What You Need to Know About S Corporations
If you are about to start your own business, then you need to take time and look into S corporations. Sole proprietors and general partners are encouraged to incorporate their businesses into S corporations and reap the benefits of doing so. There is a common misconception that incorporating businesses into S corporations is both expensive and time-consuming. We can describe an S corporation as an enterprise whose income taxes are paid by shareholders and not the company. All items of S corporations' returns are passed to shareholders, meaning that they get to be reported in their individual returns. The shareholders of S corporations do not have to worry about their personal assets being seized in times of bankruptcy because S corporations are held independently.
An S corporation is similar to a sole proprietorship or a partnership in the case of passing incomes and losses to shareholders. This is vital because it ensures that the owners of a business are not taxed twice. Losses and incomes passed on to the shareholders are subject to an individual tax rate. Shareholders only pay tax once, that is at the individual level. There are many benefits to S corporations, as will be seen in this article.

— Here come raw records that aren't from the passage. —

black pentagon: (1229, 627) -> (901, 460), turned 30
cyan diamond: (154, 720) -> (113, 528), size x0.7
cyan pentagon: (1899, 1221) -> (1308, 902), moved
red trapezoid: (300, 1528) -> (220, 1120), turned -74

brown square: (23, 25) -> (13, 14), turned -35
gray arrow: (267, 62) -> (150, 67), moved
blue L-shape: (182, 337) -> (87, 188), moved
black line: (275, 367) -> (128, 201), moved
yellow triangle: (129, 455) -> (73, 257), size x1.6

The first benefit of S corporations lies in its mode of taxation. There is pass-through taxation in S corporations. S corporations are therefore exempted from paying taxes at the corporate level. Pass-through taxation means that the shareholders in an S corporation are required to report their share of the corporation's incomes or losses in their individual returns. If a corporation incurs losses, its shareholders can use this to their advantage since losses offset other incomes, thereby reducing total tax liability. This is a major benefit for shareholders of start-ups.
The second advantage of S corporations is that they allow for a straightforward transfer of business ownership. S corporations are better than partnerships and limited liability companies when it comes to the transfer of interests because they can do so without triggering business termination or drastic tax consequences. S corporations are not required to make complicated adjustments to property every time there is a transfer of interest.
The other benefit lies in the protection of shareholders' assets. No shareholder is held liable for the corporation's debts unless they offer an express personal guarantee. What this means is that you are protected from the corporation's creditors. This is unlike general partnerships and sole proprietorships, where the business and its owners are considered one.